Abbiamo quindi esaminato uno scenario in cui l’esplorazione dell’ignoto, ovvero la fissione nucleare, ha portato seri rischi, ma allo stesso tempo, nel lungo periodo, dei benefici. La questione di base è come prevedere l’avvento di effetti avversi e indesiderati di future scoperte rivoluzionarie, questione che purtroppo rimane ancora irrisolta, probabilmente poiché è fondamentalmente irrisolvibile: come si possono valutare le conseguenze di un evento mai contemplato o teorizzato? Sorge dunque un problema puramente etico: è moralmente ammissibile che la scienza continui a cimentarsi nel buio della non-conoscenza, oppure va fermata per evitare una possibile catastrofe di enormi dimensioni?
Un tema spesso menzionato in relazione a questo grattacapo è quello dei progressivi e notevoli miglioramenti nel campo dell’intelligenza artificiale. Un’intelligenza artificiale è essenzialmente un’entità digitale in grado di eseguire degli algoritmi e svolgere degli incarichi. Queste entità imparano lentamente a migliorarsi in modo graduale da soli, attraverso un processo detto machine learning, ancora lontano dall’essere sufficientemente avanzato. Molti futurologi e scienziati sostengono che tra non molti anni saremo in grado di sviluppare una super-intelligenza artificiale con una capacità di pensiero pari a quella di un cervello umano; non solo ciò, ma grazie al processo di auto-miglioramento potrebbe persino superare la nostra intelligenza, e di molto. È difficile cercare di concepire cosa questa entità sarebbe in grado di fare una volta che avrebbe raggiunto cento, mille volte il livello di intelligenza della specie umana; sarebbe la stessa sensazione che prova una formica osservando gli umani e le loro azioni dal basso. In sostanza, ci apparirebbe come un "dio"; ma non è detto che tale "dio" sarebbe sicuramente benevolo nei nostri confronti. Il dibattito a riguardo è ancora aperto, e non vi è un chiaro consenso tra gli studiosi; anzi, molti non sono convinti che il processo di auto-miglioramento avrebbe la capacità di accrescere così tanto, esponenzialmente, l’intelligenza. Una buona fetta addirittura crede che non potremo mai progettare una tale entità, supponendo che la tecnologia abbia in realtà un limite predefinito.

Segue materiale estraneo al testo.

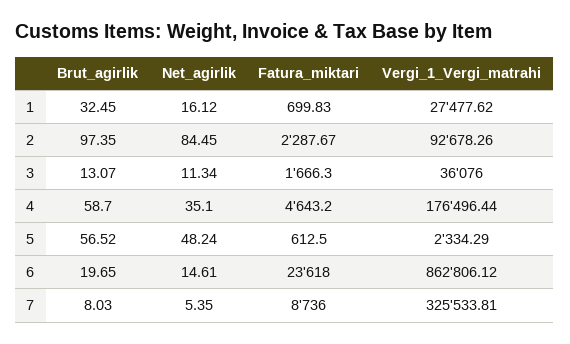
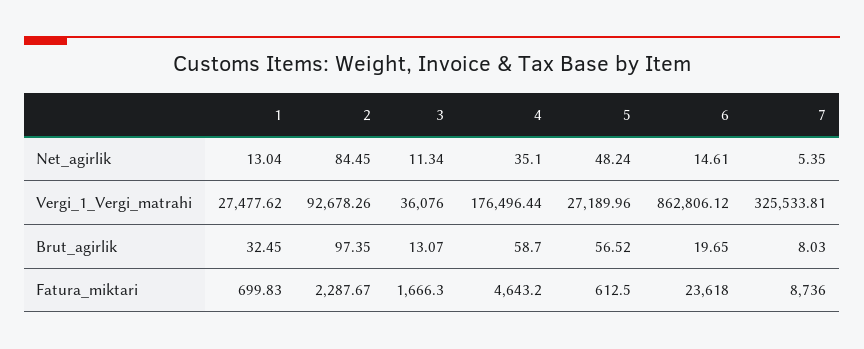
Net_agirlik, 1: 16.12 -> 13.04
Vergi_1_Vergi_matrahi, 5: 2334.29 -> 27189.96

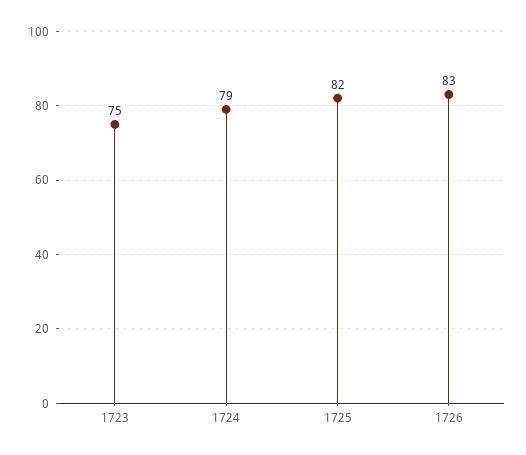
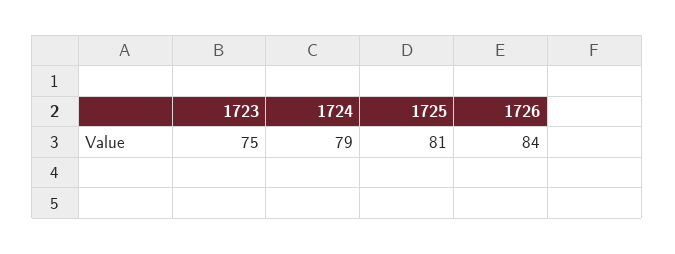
1725: 82 -> 81
1726: 83 -> 84

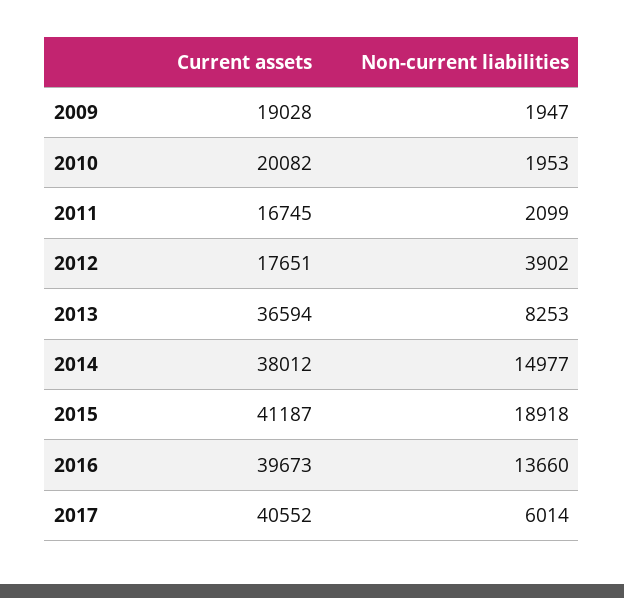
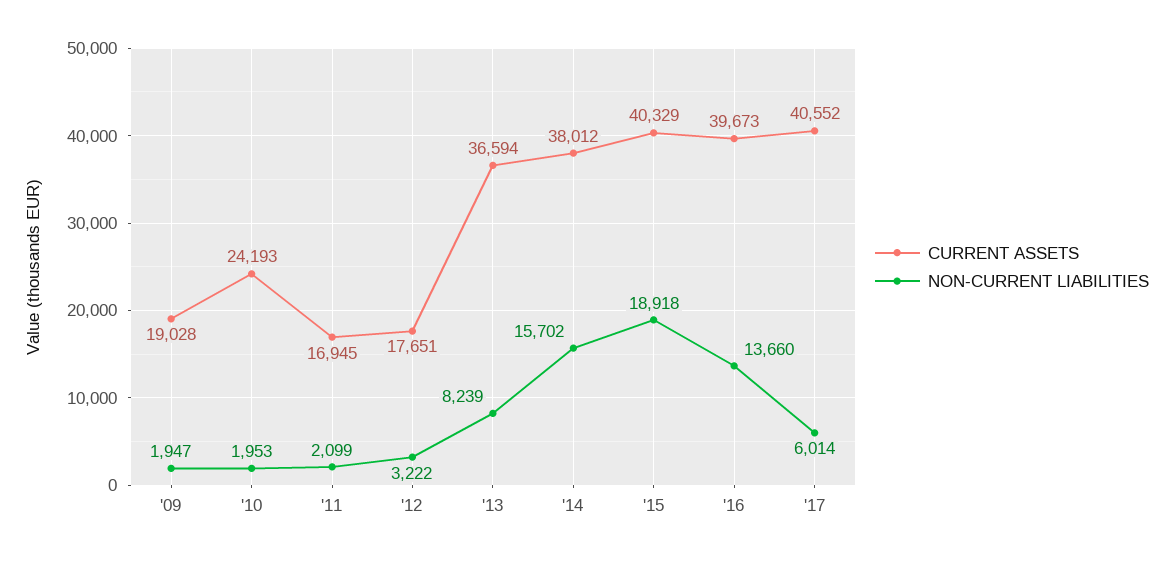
Current assets, 2010: 20082 -> 24193
Current assets, 2011: 16745 -> 16945
Non-current liabilities, 2012: 3902 -> 3222
Non-current liabilities, 2013: 8253 -> 8239
Non-current liabilities, 2014: 14977 -> 15702
Current assets, 2015: 41187 -> 40329

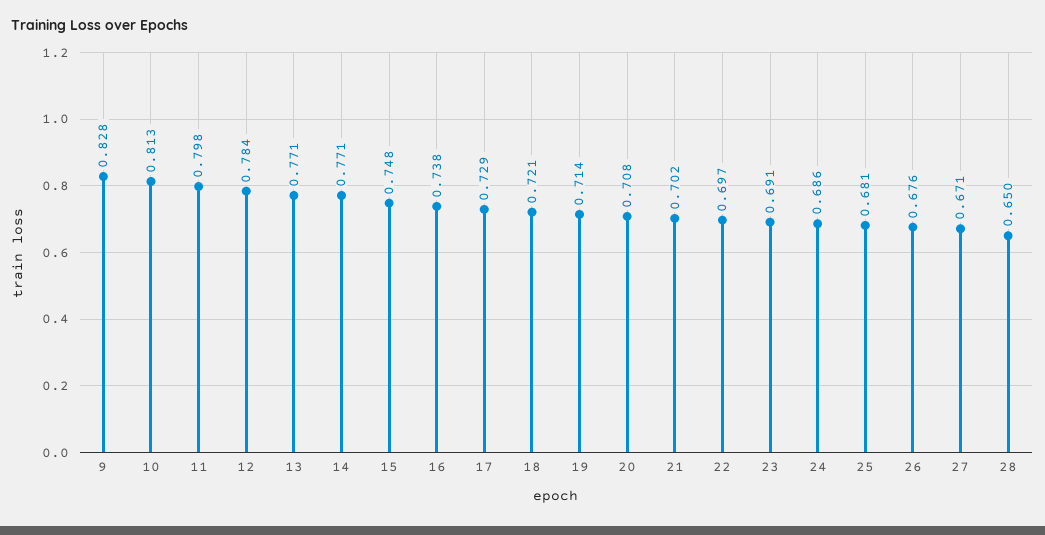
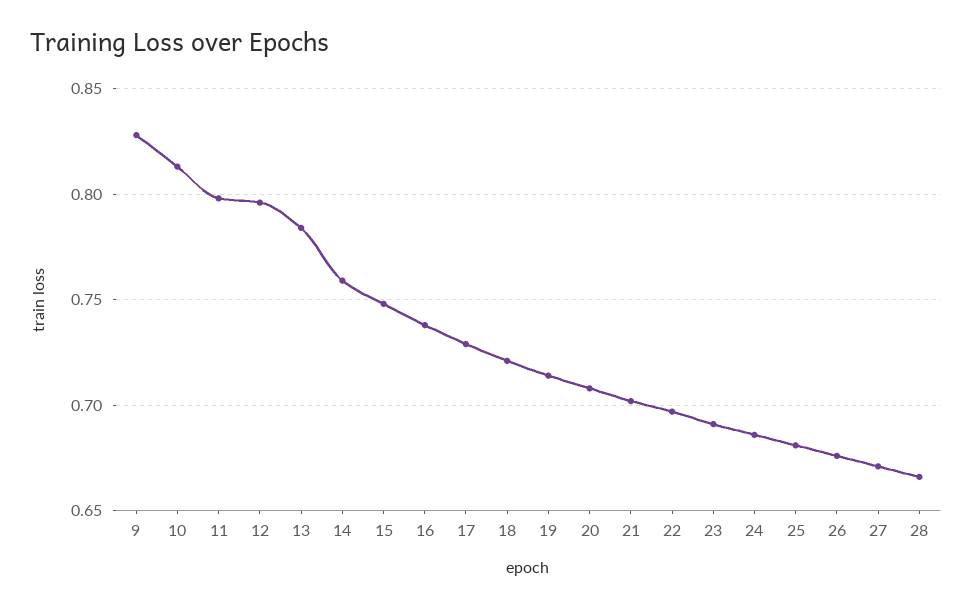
12: 0.784 -> 0.795
13: 0.771 -> 0.785
14: 0.771 -> 0.76
28: 0.65 -> 0.665

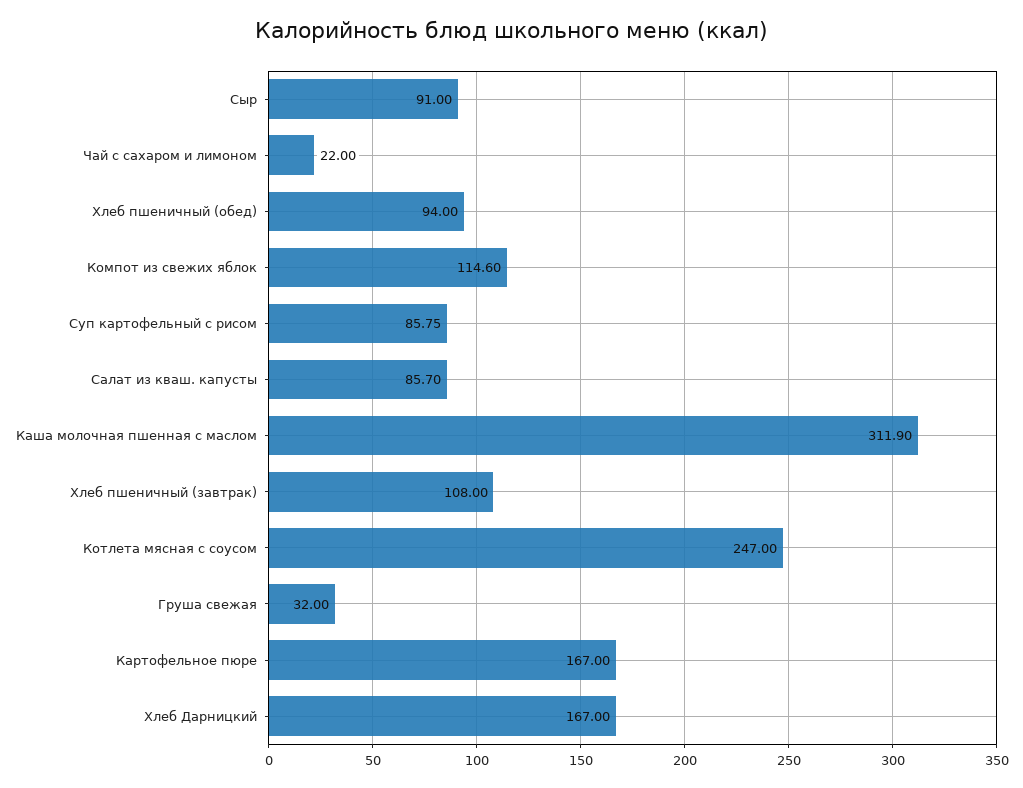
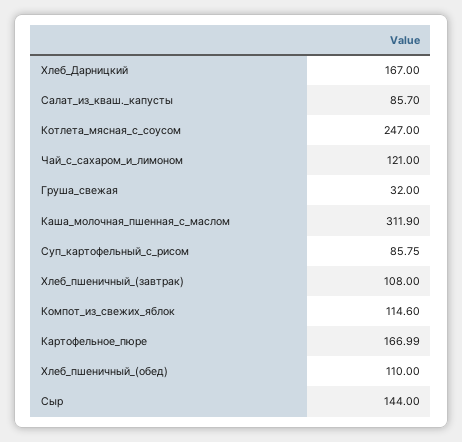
Сыр: 91 -> 144
Чай с сахаром и лимоном: 22 -> 121
Хлеб пшеничный (обед): 94 -> 110
Картофельное пюре: 167 -> 166.99

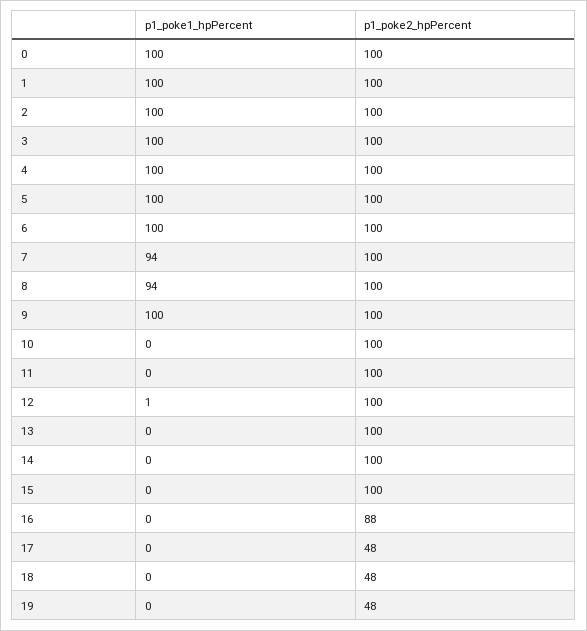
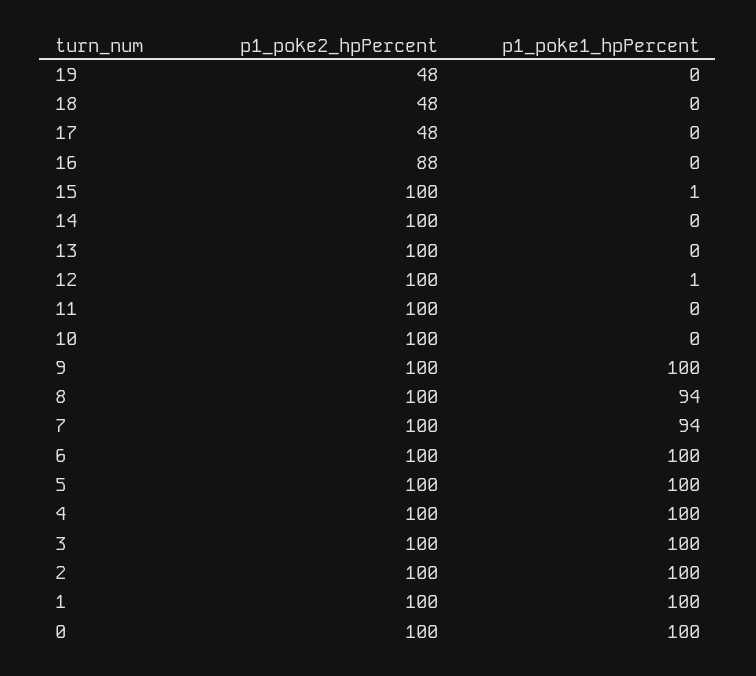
p1_poke1_hpPercent, 15: 0 -> 1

La domanda persiste: è giusto che il settore dell’intelligenza artificiale, e per estensione la scienza intera, continui a progredire? Non vi è una risposta concordata, né tantomeno semplice. L’incentivo per sviluppare queste tecnologie rivoluzionarie è senz’altro alto, e i possibili effetti negativi passano in secondo piano perché appunto incerti. Se benevola, la creazione di questo "dio" sarebbe la più bella cosa mai successa all’umanità; se malevola, la più brutta. E non ci sono indicazioni sufficienti per credere né l’uno né l’altro. Solo il tempo ci darà le risposte, ma una volta che le avremo, non ci sarà la possibilità di tornare indietro.